Does anyone out there know about Lees's 1953 "The basis of glotto-
chronology"? In Language 29/2:113-127. No? Well read it first.
Lees used Swadesh's list on 13 languages, comparing them with
their historically attested ancestors. Here are the figures
which he reported:

Old English vs Modern English: 76.6% per millennium
Plautine Latin vs 1600 Spanish: 79.0%
Plautine Latin vs Moliere's French: 77.6%
Old High German vs Modern German: 85.4%
Egyptian vs Coptic: 76.0%
Koine Greek vs Modern Athenian: 83.6%
Koine Greek vs Modern Cypriot: 82.9%
Classical Chinese vs Modern Mandarin: 79.5%
Old Norse vs Modern Swedish: 85.4%
Classical Latin vs Modern Tuscan: 83.9%
 Modern Portuguese: 80.6%
 Modern Rumanian: 76.4%
 Modern Catalan: 79.3%

May I trust you to count those under 86% retention?
Under 81%?

As I had shown in a paper presented at the XVth Pacific
Science Conference in 1983, which has proved impossible
to get published, a proper statistical analysis of
Lees's data shows that his sample only goes to prove
that 30.34% of all languages have retentions of
82.84% and above, 30.34% of 78.72% and below, so that
less than 40% fall in the range 78.2% to 82.24%.
But since the majority of retention rates calculated
by Lees are averaged over two millennia and his
sample is grossly biased towards Romance to the
point of having the same language (Northern Iberian)
represented twice for a full millennium, the variance
of the retention rates, if properly calculated,
would be even wider.

As for Bergsland and Vogt, they found an upper
estimate of 58% retention per millennium for
Eastern Greenlandic -- 42% LOSS, on the 100-item
Swadesh list.
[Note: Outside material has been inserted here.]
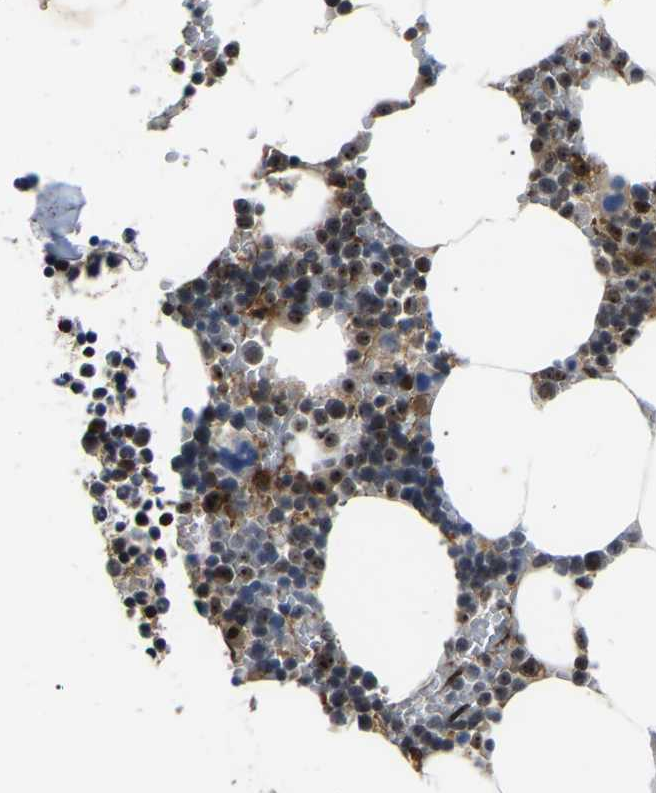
{"staining": {"intensity": "moderate", "quantity": "<25%", "location": "cytoplasmic/membranous,nuclear"}, "tissue": "bone marrow", "cell_type": "Hematopoietic cells", "image_type": "normal", "snomed": [{"axis": "morphology", "description": "Normal tissue, NOS"}, {"axis": "topography", "description": "Bone marrow"}], "caption": "Normal bone marrow exhibits moderate cytoplasmic/membranous,nuclear staining in about <25% of hematopoietic cells, visualized by immunohistochemistry.", "gene": "RRP1B", "patient": {"sex": "male", "age": 70}}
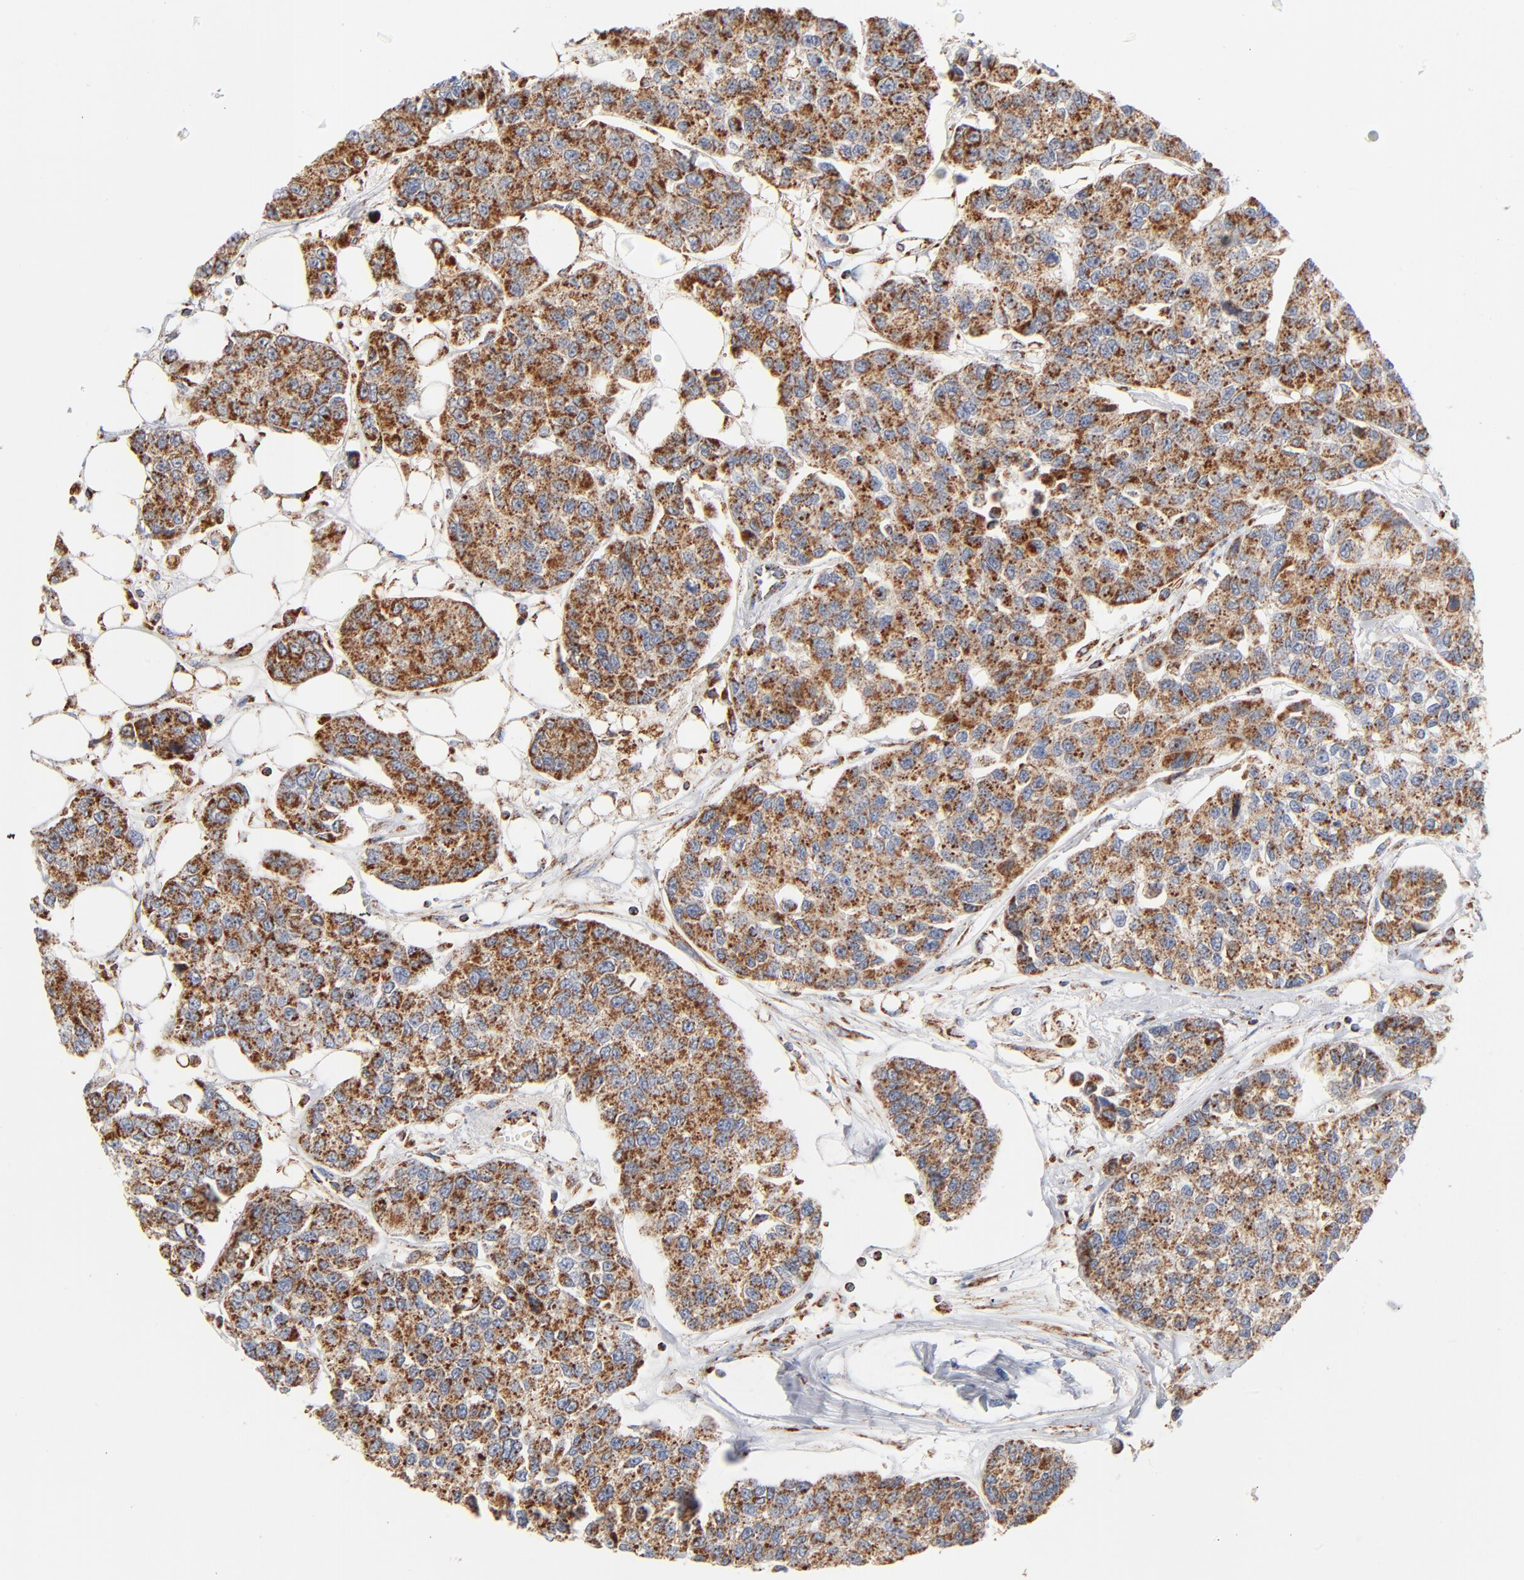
{"staining": {"intensity": "strong", "quantity": ">75%", "location": "cytoplasmic/membranous"}, "tissue": "breast cancer", "cell_type": "Tumor cells", "image_type": "cancer", "snomed": [{"axis": "morphology", "description": "Duct carcinoma"}, {"axis": "topography", "description": "Breast"}], "caption": "A brown stain highlights strong cytoplasmic/membranous expression of a protein in human intraductal carcinoma (breast) tumor cells.", "gene": "UQCRC1", "patient": {"sex": "female", "age": 51}}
I repeat: 42% loss, not 14%.

In that same unpublished, unpublishable paper, I
show that data presented by Dyen at the Third
International Conference on Austronesiam Linguistics
in 1981 is evidence that Sasak had been 1.2 times
as retentive as Balinese since their putative
split, and that data presented by Blust at the
same conference corroborated those figures.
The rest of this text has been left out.